Perguntas Frequentes
P: Todas as gestantes precisam fazer o exame para Streptococcus grupo B?
R: Sim, a FEBRASGO recomenda a triagem universal entre 35-37 semanas para todas as gestantes, mesmo as sem fatores de risco, pois a colonização é frequentemente assintomática e pode ocorrer em qualquer gestante.

P: O parto cesárea eletiva sem trabalho de parto elimina o risco de transmissão?
R: A cesárea eletiva antes do início do trabalho de parto e com membranas íntegras reduz significativamente o risco, mas não o elimina completamente, pois existem relatos raros de transmissão transplacental.
P: O Streptococcus grupo B pode causar problemas na própria gestante?
R: Sim, embora menos comum, a bactéria pode causar infecções urinárias, corioamnionite e infecções pós-parto como endometrite, especialmente em mulheres com condições de imunossupressão.
P: É possível evitar a colonização por GBS durante a gravidez?
R: Não existem métodos comprovados para prevenir a colonização, pois a bactéria faz parte da microbiota normal. A estratégia eficaz baseia-se na detecção e profilaxia adequadas durante o trabalho de parto.

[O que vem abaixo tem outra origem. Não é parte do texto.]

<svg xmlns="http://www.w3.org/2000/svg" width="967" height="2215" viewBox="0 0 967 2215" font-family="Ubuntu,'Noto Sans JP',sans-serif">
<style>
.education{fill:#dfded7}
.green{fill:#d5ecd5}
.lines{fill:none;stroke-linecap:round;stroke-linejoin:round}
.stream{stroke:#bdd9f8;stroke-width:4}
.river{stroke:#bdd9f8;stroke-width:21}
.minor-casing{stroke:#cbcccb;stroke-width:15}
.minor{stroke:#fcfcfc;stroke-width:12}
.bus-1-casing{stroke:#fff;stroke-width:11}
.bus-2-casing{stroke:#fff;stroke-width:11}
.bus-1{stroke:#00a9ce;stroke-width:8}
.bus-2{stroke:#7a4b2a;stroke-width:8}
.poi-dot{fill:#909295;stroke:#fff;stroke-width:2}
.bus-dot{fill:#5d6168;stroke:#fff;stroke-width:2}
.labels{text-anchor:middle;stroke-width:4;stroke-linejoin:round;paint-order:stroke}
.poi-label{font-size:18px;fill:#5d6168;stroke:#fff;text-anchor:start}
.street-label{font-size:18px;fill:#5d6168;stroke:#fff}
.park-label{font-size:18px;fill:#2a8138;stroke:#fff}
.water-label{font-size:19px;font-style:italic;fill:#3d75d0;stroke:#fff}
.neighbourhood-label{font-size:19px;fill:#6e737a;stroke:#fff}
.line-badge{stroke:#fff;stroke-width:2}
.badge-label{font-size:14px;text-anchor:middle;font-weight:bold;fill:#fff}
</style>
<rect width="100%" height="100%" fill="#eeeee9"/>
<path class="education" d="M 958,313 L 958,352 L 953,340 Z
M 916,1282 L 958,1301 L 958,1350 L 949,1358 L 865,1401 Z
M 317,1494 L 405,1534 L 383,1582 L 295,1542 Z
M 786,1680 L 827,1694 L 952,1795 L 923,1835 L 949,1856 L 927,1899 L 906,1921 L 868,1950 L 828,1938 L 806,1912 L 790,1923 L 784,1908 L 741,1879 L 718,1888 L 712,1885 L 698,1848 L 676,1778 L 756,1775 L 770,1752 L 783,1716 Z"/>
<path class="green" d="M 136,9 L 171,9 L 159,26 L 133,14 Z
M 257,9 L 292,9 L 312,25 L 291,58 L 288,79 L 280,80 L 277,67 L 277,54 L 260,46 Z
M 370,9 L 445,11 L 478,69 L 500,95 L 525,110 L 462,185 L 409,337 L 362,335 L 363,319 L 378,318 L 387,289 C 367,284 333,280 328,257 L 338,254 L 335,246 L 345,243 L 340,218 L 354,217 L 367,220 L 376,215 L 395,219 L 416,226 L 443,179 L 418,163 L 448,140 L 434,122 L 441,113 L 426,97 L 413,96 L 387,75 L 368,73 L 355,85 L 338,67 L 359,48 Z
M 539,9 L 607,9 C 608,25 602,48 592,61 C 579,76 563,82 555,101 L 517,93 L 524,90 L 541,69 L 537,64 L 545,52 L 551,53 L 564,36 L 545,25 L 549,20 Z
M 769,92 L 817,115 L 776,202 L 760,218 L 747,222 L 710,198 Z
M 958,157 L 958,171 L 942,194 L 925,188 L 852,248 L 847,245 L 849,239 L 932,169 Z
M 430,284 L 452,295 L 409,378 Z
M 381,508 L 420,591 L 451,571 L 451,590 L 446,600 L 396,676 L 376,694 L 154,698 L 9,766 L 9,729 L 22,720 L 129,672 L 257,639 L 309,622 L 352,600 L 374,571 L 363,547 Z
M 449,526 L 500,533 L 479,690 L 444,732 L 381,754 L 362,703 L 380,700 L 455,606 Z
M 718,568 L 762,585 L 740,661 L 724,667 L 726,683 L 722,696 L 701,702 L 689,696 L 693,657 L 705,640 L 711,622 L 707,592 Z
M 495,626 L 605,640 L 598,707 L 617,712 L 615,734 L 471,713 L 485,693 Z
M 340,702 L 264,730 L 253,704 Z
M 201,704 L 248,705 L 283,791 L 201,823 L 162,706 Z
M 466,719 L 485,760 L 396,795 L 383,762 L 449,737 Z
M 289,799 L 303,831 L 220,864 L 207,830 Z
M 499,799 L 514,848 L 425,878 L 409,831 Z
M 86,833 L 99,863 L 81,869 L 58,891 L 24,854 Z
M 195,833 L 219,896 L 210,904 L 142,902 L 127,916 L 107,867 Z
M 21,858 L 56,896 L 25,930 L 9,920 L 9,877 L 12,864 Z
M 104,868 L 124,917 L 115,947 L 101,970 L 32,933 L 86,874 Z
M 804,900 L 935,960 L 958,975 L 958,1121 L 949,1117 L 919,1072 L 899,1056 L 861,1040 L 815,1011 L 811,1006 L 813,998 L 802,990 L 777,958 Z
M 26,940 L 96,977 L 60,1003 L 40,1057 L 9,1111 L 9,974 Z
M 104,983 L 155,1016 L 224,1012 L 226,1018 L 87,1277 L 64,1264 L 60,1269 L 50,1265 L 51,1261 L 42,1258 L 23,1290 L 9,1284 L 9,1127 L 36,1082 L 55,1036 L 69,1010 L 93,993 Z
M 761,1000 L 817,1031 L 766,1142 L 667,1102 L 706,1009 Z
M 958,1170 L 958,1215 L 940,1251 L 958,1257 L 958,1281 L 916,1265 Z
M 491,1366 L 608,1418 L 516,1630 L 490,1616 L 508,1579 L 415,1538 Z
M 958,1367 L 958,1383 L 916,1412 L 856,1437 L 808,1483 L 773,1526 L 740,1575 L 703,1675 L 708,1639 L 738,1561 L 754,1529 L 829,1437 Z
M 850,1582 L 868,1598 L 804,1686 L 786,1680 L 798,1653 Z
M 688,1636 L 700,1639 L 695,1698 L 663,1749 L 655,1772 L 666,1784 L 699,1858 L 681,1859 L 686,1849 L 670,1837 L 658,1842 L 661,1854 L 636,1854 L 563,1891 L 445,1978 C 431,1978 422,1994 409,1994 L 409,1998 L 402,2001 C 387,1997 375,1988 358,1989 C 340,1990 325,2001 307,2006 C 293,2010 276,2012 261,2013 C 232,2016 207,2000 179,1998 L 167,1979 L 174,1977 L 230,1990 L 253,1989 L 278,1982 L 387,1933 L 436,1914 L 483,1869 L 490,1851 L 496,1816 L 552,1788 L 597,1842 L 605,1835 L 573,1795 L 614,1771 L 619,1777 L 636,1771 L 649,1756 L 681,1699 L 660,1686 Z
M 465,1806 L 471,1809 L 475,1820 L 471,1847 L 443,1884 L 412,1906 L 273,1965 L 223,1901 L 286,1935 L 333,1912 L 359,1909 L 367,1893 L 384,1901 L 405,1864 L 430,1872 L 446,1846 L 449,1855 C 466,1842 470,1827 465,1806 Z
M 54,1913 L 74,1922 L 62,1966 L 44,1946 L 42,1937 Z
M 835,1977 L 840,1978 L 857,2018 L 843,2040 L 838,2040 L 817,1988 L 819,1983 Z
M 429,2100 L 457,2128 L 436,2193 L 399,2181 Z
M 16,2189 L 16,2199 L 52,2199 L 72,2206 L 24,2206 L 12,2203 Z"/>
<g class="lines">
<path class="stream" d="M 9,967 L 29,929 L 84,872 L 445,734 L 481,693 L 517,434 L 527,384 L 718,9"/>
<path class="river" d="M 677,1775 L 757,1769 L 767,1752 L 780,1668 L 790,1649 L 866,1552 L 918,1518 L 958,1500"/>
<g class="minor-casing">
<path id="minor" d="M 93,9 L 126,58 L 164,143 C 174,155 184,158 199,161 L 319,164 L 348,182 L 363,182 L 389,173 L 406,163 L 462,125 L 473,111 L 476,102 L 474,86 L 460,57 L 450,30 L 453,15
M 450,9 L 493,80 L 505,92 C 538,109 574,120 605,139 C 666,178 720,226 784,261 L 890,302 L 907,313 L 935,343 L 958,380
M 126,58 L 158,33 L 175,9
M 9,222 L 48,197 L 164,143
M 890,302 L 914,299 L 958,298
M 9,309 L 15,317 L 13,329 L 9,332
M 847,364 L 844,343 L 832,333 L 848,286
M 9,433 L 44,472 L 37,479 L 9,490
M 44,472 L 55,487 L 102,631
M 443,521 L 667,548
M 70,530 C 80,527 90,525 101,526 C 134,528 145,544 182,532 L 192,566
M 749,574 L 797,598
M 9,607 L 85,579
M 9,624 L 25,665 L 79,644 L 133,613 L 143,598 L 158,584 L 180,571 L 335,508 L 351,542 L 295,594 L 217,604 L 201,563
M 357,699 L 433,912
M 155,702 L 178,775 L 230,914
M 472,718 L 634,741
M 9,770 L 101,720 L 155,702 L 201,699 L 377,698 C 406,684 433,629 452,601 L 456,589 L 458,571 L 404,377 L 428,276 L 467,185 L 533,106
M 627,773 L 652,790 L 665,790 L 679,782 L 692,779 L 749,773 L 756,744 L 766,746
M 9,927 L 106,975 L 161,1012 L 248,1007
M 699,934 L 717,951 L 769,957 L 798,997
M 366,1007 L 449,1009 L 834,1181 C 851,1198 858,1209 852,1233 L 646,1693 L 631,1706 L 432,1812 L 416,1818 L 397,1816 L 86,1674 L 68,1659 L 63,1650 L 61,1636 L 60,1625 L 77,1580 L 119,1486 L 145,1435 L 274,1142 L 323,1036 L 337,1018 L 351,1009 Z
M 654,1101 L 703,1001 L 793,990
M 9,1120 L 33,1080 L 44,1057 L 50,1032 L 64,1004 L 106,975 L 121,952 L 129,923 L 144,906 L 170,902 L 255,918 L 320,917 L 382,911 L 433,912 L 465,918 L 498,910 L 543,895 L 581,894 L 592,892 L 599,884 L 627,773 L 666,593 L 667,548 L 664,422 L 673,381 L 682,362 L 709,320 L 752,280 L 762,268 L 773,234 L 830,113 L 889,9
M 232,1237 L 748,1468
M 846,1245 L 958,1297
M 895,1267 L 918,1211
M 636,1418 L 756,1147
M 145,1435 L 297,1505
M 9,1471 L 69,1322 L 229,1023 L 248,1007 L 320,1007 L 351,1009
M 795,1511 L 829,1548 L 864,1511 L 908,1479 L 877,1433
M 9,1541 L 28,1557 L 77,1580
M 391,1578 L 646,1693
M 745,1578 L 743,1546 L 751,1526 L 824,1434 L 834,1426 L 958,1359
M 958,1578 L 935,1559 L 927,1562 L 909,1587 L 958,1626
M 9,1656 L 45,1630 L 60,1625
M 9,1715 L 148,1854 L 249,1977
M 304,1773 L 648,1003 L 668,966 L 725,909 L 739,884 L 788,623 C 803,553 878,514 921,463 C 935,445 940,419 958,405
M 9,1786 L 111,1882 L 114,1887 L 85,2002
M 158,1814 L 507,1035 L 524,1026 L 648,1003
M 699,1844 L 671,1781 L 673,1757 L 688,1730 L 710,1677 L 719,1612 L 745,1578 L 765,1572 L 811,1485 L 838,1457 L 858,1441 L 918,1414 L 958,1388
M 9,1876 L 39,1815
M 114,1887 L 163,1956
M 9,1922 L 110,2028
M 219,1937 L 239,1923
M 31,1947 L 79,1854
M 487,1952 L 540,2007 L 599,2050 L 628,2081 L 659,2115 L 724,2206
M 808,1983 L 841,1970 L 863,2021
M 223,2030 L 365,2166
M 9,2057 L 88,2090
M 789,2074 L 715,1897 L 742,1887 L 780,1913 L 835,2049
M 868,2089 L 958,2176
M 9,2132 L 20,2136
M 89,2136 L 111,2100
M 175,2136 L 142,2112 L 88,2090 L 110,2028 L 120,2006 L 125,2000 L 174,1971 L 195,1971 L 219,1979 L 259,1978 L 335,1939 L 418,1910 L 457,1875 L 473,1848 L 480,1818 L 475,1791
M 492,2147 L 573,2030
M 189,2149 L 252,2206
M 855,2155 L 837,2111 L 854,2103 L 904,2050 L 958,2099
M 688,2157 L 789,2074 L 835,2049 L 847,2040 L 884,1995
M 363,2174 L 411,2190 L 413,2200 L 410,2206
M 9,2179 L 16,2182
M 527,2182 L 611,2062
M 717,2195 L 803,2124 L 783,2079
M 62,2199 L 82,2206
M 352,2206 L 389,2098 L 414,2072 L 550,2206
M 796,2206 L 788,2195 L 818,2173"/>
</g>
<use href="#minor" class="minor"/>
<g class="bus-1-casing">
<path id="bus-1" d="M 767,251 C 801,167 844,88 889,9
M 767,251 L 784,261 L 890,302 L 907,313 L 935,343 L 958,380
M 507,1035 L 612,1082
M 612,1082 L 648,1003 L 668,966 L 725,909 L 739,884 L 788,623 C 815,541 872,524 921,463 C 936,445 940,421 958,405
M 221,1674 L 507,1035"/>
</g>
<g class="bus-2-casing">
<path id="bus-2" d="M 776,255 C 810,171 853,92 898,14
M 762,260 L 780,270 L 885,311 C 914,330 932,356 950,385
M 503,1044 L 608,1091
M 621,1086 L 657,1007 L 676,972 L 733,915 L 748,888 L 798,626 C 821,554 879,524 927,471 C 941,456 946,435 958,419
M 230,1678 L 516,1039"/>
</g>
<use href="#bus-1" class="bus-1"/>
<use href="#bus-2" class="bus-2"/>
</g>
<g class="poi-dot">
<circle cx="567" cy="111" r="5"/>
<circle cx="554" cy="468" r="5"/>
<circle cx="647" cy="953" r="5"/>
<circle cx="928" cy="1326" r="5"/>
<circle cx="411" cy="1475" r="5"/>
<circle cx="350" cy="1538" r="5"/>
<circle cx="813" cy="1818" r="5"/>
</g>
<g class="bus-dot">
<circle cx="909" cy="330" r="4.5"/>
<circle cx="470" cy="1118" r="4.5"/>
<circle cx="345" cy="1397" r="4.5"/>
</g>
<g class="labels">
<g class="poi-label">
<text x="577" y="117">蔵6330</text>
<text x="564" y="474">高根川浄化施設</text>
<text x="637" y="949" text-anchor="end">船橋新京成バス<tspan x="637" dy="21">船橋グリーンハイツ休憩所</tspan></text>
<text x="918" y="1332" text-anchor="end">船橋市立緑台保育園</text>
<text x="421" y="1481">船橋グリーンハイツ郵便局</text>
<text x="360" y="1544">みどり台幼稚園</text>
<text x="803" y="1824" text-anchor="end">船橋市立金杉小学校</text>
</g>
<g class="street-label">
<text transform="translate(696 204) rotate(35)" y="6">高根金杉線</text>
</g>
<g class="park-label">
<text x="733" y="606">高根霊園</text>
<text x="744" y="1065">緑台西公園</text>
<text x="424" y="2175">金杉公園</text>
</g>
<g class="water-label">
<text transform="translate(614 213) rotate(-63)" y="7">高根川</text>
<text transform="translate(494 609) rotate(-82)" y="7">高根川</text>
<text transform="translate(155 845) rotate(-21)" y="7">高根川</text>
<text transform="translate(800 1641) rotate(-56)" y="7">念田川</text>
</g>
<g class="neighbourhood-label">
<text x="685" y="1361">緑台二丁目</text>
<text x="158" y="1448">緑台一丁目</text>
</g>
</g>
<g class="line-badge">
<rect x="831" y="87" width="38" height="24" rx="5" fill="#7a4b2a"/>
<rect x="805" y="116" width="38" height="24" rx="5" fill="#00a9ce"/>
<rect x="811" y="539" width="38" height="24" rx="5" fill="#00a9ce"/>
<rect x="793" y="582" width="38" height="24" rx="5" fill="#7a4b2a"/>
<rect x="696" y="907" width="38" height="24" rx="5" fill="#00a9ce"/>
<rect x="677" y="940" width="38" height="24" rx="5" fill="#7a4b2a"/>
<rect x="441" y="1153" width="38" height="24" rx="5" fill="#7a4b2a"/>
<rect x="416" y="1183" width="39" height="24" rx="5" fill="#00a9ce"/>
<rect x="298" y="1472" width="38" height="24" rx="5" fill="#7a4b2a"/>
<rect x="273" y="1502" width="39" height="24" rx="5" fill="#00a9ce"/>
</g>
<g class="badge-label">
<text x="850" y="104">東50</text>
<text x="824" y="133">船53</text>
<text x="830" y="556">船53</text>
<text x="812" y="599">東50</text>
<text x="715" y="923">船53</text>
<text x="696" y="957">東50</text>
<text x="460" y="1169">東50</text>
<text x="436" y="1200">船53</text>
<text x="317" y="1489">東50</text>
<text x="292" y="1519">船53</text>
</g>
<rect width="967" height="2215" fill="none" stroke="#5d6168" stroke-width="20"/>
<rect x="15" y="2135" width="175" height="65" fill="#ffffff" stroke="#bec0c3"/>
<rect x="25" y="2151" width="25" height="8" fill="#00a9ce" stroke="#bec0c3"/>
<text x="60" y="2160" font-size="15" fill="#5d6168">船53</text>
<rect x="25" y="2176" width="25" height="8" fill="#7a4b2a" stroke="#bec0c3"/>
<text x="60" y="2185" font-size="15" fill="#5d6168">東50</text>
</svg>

Vigilância contínua: protegendo as próximas gerações
A implementação consistente do protocolo de triagem e profilaxia para Streptococcus beta hemolítico do grupo B representa uma das histórias de maior sucesso na medicina perinatal brasileira contemporânea. Com adesão superior a 85% nas maternidades de referência, temos testemunhado redução progressiva na morbimortalidade neonatal por esta infecção. Contudo, desafios persistem na uniformização do protocolo em todas as regiões do país e no acesso oportuno ao diagnóstico adequado. Gestantes devem ser proativas na solicitação do exame no período recomendado e discutir com seu obstetra o plano de prevenção para o parto. A conscientização, associada aos avanços em pesquisa para desenvolvimento vacinal, aponta para um futuro onde a transmissão vertical do GBS possa ser significativamente controlada, garantindo o direito fundamental à saúde para cada recém-nascido brasileiro.